Witnessing an outpour of praise for a supposed, proud home-wrecker is baffling, but secretly exciting to watch. Christine's unbothered behavior is downright likable.
Admit it: There's a tingling itch to cheer her on as she combats slut shaming with yoga mats and smiling pics. It's not a win for feminism -- or Bennifer's babies -- but still, Christine's brazen unwillingness to control the narrative of her exploitation is extremely telling of major shifts in public perception of sex.
Sure, we all hate cheating, in theory, but Christine's rise to almost-celebrity status proves women's sexual prowess is no longer shocking, sacred or taboo, even the extramarital kinds. We now only wish to celebrate her slightly obnoxious yet graceful handle on being media's prime obsession. It's practically fascinating to watch her flit around with no less than flawless, frizz-free hair and glamorous accessories.
It seems women today –– and apparently even "the other woman" –– are disallowing their agency to be stolen in any form, whether they've been naughty or nice.

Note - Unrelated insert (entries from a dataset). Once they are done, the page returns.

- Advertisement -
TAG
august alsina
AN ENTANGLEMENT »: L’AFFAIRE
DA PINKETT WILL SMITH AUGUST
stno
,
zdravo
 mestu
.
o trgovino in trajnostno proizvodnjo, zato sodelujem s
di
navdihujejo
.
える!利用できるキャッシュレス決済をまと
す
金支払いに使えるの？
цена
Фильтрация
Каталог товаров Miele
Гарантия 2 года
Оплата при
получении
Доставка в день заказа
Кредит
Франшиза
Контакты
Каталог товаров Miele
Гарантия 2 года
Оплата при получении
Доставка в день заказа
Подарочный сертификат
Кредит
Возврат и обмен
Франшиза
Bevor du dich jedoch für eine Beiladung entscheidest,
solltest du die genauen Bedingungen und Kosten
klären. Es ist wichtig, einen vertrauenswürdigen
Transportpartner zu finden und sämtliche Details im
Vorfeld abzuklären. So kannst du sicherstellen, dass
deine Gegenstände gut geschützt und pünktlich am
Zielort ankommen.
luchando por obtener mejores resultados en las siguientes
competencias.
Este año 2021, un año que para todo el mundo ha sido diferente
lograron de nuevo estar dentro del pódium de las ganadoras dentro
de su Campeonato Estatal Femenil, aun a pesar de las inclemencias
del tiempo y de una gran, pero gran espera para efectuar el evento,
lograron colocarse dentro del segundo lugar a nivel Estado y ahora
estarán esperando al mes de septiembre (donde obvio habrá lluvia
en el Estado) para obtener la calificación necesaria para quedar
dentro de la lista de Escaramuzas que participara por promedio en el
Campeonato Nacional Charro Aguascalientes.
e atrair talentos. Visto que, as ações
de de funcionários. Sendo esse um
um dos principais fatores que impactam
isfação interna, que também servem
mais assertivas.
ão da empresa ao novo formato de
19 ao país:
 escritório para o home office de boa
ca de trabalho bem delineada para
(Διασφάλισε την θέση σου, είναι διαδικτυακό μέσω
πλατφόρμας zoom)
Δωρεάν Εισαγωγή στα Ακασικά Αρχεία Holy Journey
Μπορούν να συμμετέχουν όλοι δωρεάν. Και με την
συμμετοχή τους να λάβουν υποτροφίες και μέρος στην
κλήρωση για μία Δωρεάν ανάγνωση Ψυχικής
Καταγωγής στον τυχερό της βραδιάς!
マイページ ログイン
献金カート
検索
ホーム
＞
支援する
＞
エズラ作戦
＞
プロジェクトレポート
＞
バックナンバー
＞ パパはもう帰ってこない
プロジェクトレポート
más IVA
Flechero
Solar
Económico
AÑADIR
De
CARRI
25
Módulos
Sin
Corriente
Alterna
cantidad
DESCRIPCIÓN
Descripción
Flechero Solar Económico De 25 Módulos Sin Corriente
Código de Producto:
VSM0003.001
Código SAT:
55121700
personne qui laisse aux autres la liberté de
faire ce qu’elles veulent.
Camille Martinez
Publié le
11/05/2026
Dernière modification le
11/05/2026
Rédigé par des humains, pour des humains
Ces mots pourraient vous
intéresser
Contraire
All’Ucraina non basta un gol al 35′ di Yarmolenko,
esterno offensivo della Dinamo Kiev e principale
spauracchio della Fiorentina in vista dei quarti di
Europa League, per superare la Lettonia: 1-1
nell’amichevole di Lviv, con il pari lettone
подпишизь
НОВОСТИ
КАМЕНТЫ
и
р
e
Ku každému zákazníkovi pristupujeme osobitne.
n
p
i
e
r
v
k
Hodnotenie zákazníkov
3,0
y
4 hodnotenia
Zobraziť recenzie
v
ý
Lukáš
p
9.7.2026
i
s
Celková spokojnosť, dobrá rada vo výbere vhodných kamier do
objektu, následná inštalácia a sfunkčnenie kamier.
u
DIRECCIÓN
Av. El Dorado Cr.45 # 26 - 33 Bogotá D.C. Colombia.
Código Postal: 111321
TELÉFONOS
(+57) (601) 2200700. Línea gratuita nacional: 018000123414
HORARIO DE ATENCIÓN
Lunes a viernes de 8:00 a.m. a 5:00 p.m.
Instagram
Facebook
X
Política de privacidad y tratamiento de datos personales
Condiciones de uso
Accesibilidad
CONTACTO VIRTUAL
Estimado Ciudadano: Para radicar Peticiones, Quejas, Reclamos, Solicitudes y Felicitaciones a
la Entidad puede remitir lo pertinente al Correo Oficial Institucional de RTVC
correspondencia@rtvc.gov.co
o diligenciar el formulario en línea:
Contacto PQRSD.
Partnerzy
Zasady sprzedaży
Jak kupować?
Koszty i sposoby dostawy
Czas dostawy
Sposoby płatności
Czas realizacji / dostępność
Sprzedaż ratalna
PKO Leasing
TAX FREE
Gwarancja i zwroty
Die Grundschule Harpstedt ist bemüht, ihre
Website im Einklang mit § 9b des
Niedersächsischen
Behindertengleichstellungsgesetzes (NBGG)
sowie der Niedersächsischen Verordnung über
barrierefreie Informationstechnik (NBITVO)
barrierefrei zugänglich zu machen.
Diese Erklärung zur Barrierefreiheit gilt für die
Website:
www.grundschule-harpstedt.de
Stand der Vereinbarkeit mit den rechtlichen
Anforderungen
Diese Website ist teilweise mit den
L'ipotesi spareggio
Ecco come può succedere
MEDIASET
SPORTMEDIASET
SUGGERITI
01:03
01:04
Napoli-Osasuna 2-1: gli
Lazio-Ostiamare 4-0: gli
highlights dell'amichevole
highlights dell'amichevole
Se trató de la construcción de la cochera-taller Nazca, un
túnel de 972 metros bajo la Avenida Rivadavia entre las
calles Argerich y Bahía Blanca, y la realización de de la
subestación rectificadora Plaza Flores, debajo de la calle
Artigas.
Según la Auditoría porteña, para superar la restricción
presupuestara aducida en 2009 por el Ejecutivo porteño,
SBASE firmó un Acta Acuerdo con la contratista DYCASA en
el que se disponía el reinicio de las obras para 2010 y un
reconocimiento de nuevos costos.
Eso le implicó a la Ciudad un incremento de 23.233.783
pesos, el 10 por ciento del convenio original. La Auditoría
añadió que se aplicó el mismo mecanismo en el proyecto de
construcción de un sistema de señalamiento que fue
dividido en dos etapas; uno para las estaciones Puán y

Ouzounian isn't playing up that same tired script or throwing on an invisibility cloak in the wake of a two-person sideshow. She's not sadly boohooing in a corner for what she may have done to Ben and Jen's marriage. What's more? It's unlikely she even fell into a bad romance but rather made a play for what she wants: attention and that coveted spot on "The Bachelorette."
Her actions translated? What's done is done.
So, no, you don’t have to like Ouzounian but you do have to love her for silently proving how sexually liberated women have become and how even men are swallowing that non-surprising nugget of information.
No one is going to emerge a champion from this triangle so steeped in infidelity and deceit. And TBH Jennifer should go all "Gone Girl" on Ben for good measure. But one thing's clear: It may be time to toss all archaic beliefs about homewreckers and unnecessarily flashy drop-top-driving nannies aside.
As a whole, attitudes are changing about women and sex. What was once something that silenced Monica for years has now made Christine Ouzounian, whose flippant mood has casted shame back onto Ben, a star. At least for now.